Nuccio Bertone’s busy life also led to a long collaborative relationship with NSU of Germany, whose utility Prinz 4 model (two-cylinder 583 cc rear engine, 20 hp at 4600 rpm) seemed sufficient to be accompanied by a faster version (30 hp at 5800 rpm) with a coupé body. Bertone developed a prototype of beautiful lines, exploiting the stylistic criteria in vogue at the time (bonnet low and flat, fastback tail with large rear window, fins in evidence on the rear wings). The NSU Prinz Sport went into production in March 1959, and 18,261 examples had been manufactured by the end of 1965.
Perhaps the best remembered NSU motor car is the Wankel-engined Ro80, but those looking for a small car in the late 50s and early 60s may have considered the diminutive Prinz range. The NSU Prinz was introduced in 1957 when bubble cars were still selling well, and there was a healthy market for small cars that could accommodate four people in moderate comfort. The first NSU Prinz was sold from 1957 through to 1962, by which time a boxier replacement had already been introduced.
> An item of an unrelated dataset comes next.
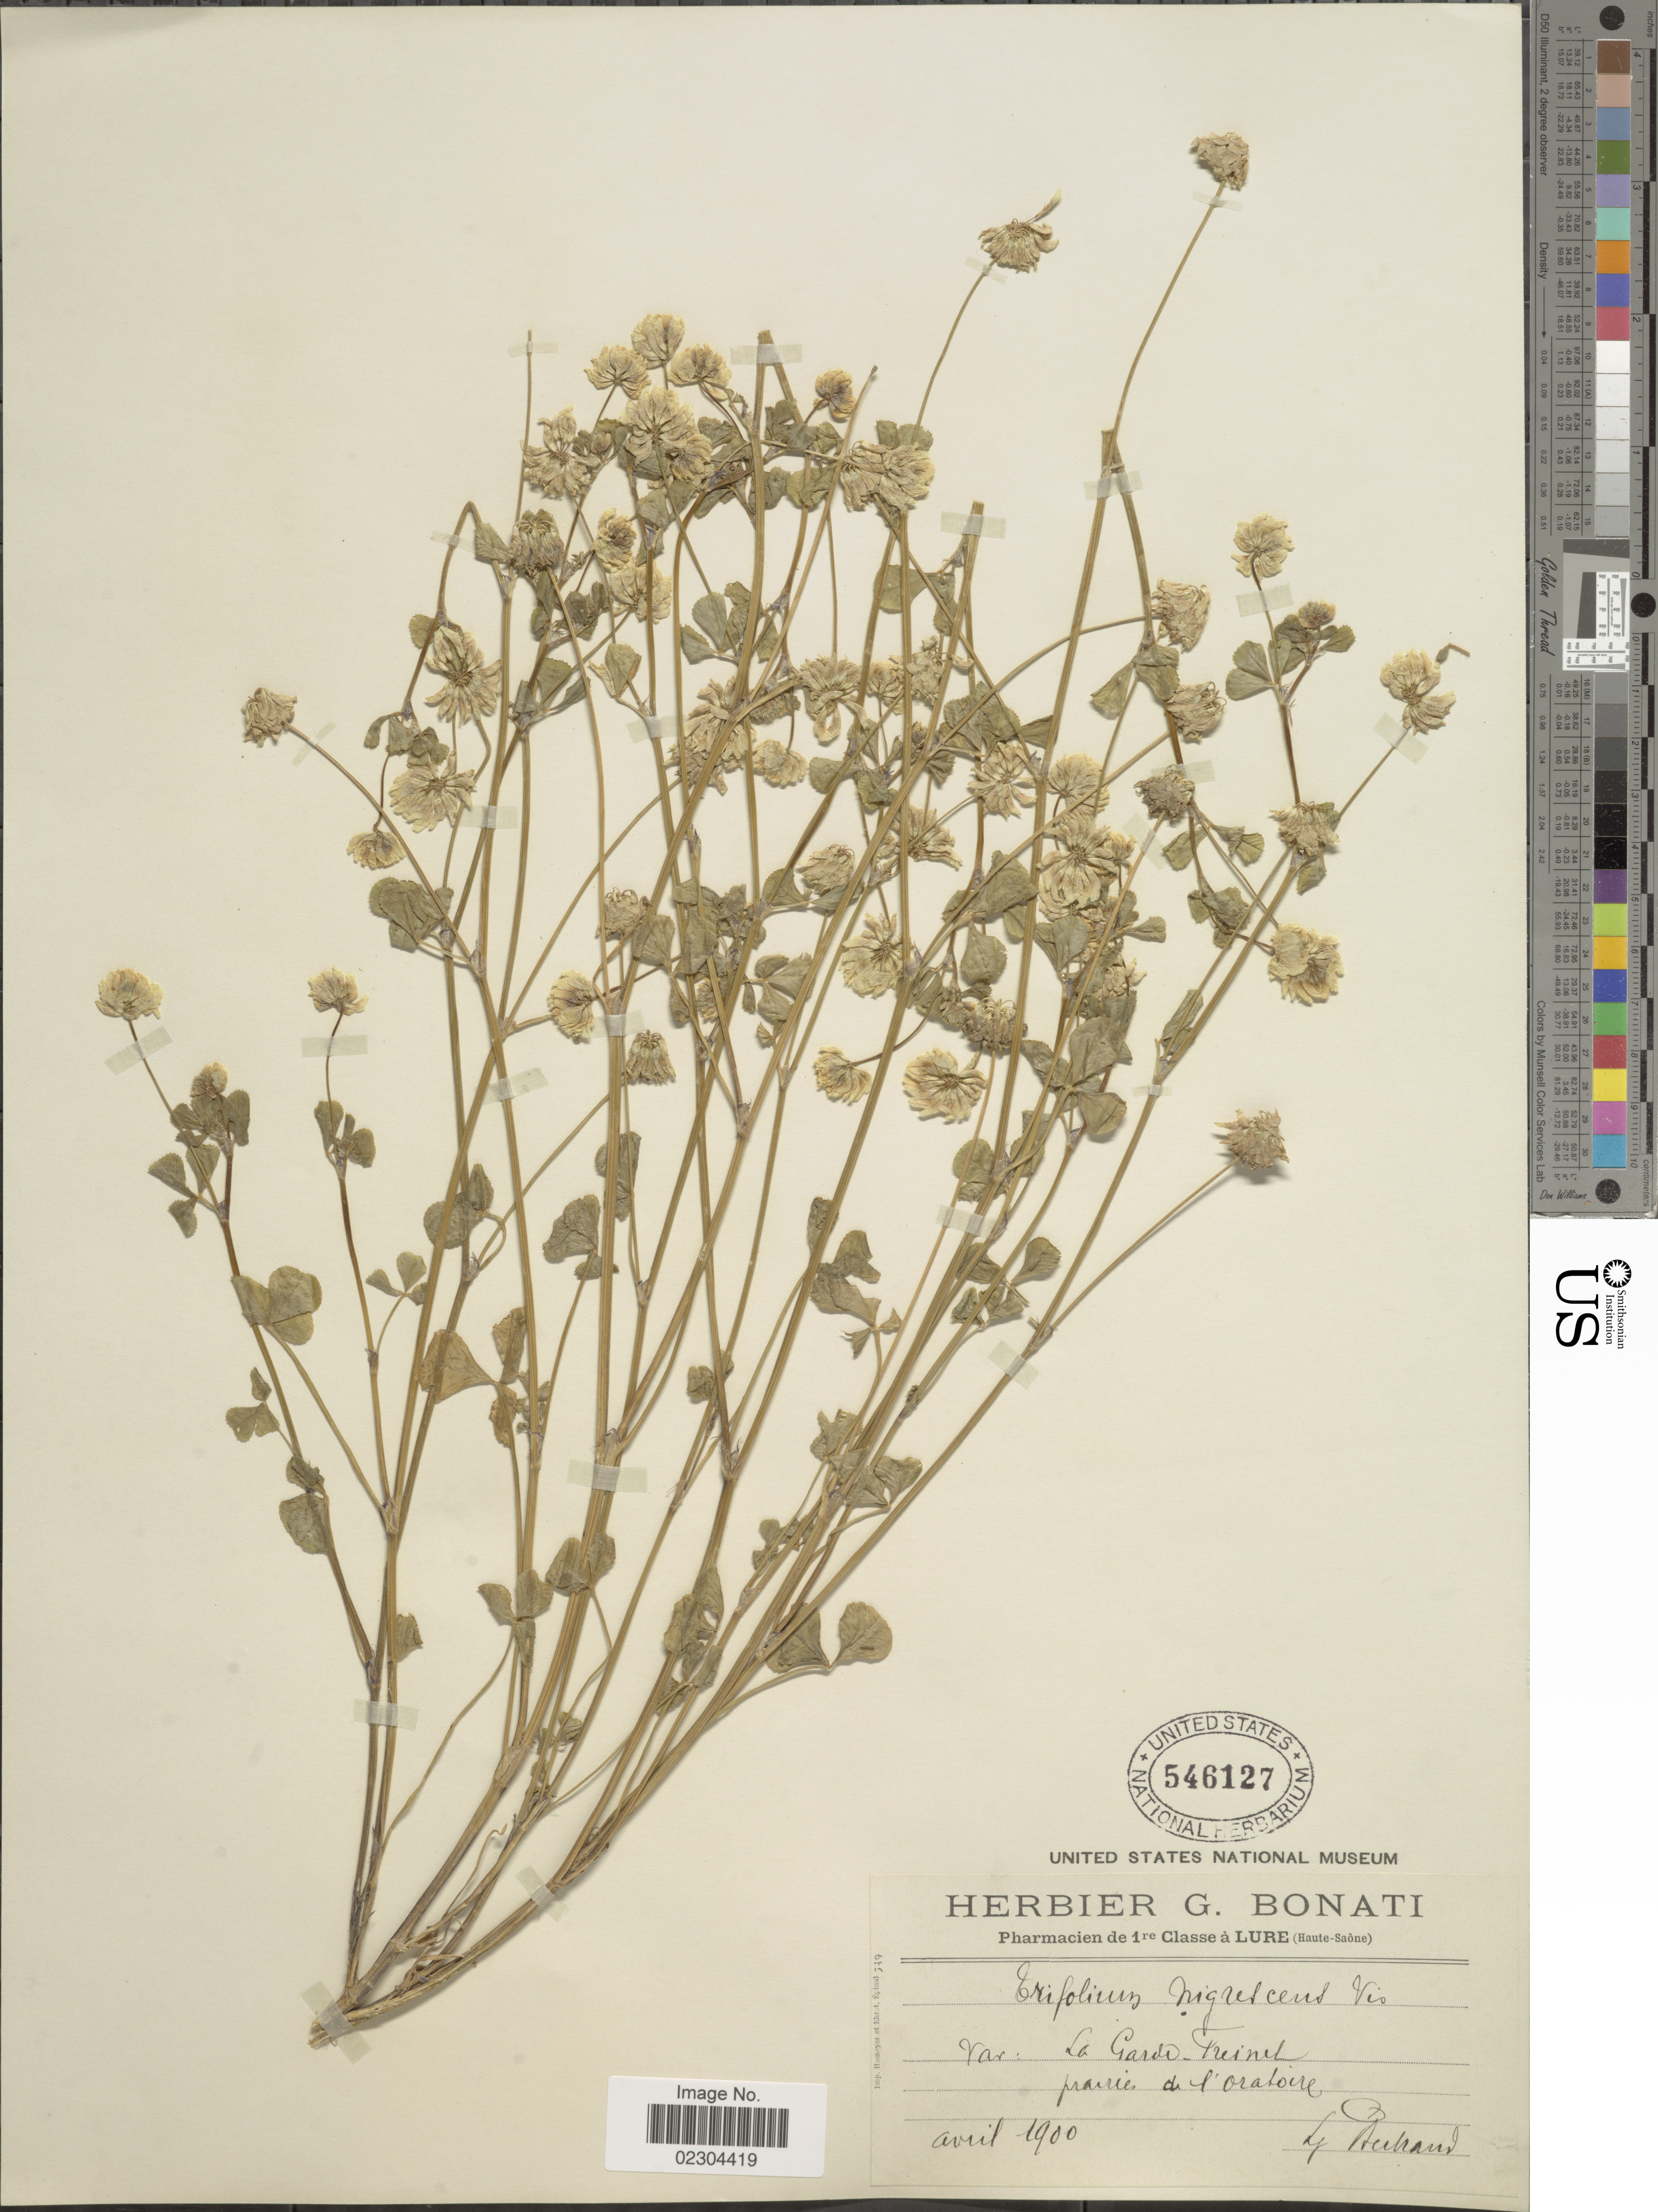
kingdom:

In 1958 the first Sport Prinz was launched, featuring a rakish coupe bodyshell designed by Bertone of Turin. Approximately 20,800 Sport Prinz were built, powered by the same twin-cylinder rear-mounted engine as the contemporary Prinz saloons. In 1961 the boxy 598cc Prinz 4 was introduced, replacing the earlier car in 1962. To look, there were hints of Chevrolet Corvair (in miniature) in its styling, and there would be even more in common with the Hillman Imp of 1963, coincidentally also a rear-engined car.